▶ _PROBLEM REQUIREMENTS_:
Find every line in the records that contains the string "Ukrainian", and copy each of those lines.

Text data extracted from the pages
--- --- ---
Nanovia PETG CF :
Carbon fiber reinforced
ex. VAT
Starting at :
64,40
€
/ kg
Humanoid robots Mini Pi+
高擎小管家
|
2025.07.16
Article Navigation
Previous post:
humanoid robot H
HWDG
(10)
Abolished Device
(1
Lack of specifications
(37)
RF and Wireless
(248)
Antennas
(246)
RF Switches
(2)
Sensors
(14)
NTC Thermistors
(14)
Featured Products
--- --- ---
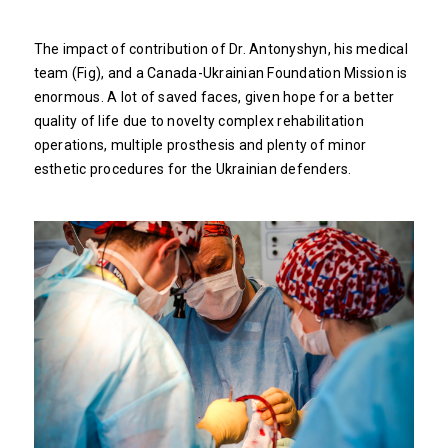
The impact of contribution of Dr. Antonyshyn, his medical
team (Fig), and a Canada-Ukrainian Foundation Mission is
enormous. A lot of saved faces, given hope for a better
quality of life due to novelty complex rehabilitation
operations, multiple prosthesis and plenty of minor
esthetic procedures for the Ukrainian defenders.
--- --- ---
▶ _ANSWER TO THE EXERCISE_:
team (Fig), and a Canada-Ukrainian Foundation Mission is
esthetic procedures for the Ukrainian defenders.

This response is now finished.